Anonymous Anonymous said...

Here is something that I can agree with you on even as a liberal. The bailouts which Bush started were obscene and I strongly disagreed from the begining. I find it a little strange that Palin is somewhat of a figurehead of the Tea Party and yet she supported these bailouts.

10/6/10, 9:22 AM  
Anonymous Anonymous said...

"The bailouts which Bush started were obscene",

Your forgot to mention, and I know it was just a casual mistake, that Obama has tripled what bush spent and as far as Bush is concerned, that is why we as conservatives voted out the GOP and put the Dumocrats in charge. I know it was just a casual oversight on your part but thanks for the unbiased thoughts Skippy. I bet, like all us conservatives, that you are just as pissed off at Obama now as you are at Bush...By the way, when will it Be Obama's fault anyway?

10/6/10, 6:26 PM  
Blogger p27tfs said...

IS VERY GOOD..............................

10/7/10, 1:25 AM  
Anonymous Anonymous said...

Tom,
A couple of items. Once a corporation files for bankruptcy, it becomes a "Debtor in Possession" which means the management team of the bankrupt company has significant leeway to direct the reorganization. They are granted an exclusivity period to come up with a plan of reorganization. Creditors can try to get the exclusivity period lifted, but what practically happens is that the creditors and debtors negotiate a resolution.
On TARP, the "bailout" money to the banks was more than entirely paid back. The US will show a profit on TARP except for the bailout to the automakers, which really wasn't what TARP was intended for.
As a tool to provide temporary stability to the banking system, TARP was an amazing success, and it didn't cost a dime as the losses incurred with AIG and other banks were more than made up by the profits from Goldman, JP Morgan, Wells Fargo and others.
The bailout in this article is the bailout of unionized workers and the circumvention of the Absolute Priority Rule in bankruptcy.

10/7/10, 8:37 AM  
Anonymous Anonymous said...

It always takes longer to fix something than to break it. We spent 8 torturous years watching our economy get smashed to bits under Bush's assinine policies which catered to his mega-rich friends and left the market unregulated. A disaster. Who in their right minds would expect the next president to clean up that mess in their first two years? The fact that Obama was able to avoid another great depression was amazing.

10/7/10, 9:01 AM  
Anonymous Jim said...

"left the market unregulated"

Which Bush policy(s) left the market "unregulated?"

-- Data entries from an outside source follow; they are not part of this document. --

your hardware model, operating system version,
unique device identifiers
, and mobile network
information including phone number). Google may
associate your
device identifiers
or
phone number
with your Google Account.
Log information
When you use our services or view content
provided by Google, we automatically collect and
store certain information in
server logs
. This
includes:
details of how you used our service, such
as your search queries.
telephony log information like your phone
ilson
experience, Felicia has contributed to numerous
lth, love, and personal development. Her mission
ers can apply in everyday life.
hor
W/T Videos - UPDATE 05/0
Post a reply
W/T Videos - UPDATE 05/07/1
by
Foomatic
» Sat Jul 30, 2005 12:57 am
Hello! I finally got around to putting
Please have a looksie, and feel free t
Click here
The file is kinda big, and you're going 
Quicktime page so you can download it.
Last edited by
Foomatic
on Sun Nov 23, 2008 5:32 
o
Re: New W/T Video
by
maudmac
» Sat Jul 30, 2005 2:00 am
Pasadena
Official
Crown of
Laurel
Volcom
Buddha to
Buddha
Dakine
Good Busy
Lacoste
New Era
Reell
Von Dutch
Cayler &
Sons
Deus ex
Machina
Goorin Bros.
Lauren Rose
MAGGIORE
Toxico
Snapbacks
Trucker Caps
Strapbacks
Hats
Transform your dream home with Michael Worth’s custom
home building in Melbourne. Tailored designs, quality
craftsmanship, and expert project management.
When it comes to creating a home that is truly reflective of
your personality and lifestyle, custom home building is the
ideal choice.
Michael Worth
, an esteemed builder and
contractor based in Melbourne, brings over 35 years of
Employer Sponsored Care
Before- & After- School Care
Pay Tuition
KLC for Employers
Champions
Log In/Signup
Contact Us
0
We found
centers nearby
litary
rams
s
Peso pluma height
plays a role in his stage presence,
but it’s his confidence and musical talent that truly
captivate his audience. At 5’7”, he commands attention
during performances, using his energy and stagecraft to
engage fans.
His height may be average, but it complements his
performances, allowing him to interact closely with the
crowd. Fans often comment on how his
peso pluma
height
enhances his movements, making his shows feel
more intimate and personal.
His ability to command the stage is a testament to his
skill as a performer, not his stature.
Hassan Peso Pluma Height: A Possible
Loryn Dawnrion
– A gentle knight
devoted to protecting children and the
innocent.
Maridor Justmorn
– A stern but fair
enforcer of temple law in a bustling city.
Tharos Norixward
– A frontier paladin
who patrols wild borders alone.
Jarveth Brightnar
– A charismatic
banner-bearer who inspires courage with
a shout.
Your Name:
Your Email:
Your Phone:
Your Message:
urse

You say the economy was "smashed to bits under Bush's assinine policies"

What Obama policy(s) have cleaned, or are cleaning up Bush's "mess?"

10/7/10, 9:37 AM  
Anonymous Anonymous said...

rubsur"Which Bush policy(s) left the market "unregulated?"

Jim, are you for real? ALL his policies left the market unregulated. Which of his policies put regulations on the market that put enough control on them to not totally screw up the economy like they did?

It is undeniable that the economy is better off now then Bush left it. What is your explanation for this? Is the mess just magically cleaning itself up? Is it just some wacky coincidence that things started turning around when the pampered little elitist Bush boy left office? He screwed up almost every business venture in his life and continued doing the same as president.

I thank my lucky stars that we have a president that is more concerned with everyday people than with oil barons, the Saudies he held hands with and with all the other mega rich elitists in his daddys circle of friends.

10/7/10, 12:07 PM  
Anonymous Anonymous said...

feIt is great to see conservatives finally coming around on the corporate welfare issue. All the liberals I know have long decried the favored treatment that corporations have received at the expense of the non rich. Make them pay their taxes, cut the loopholes, regulate their conniving, cheating asses, and let them fall as they may.

The government has been throwing money at corporations for as long as I can remember and letting them get away with way too much.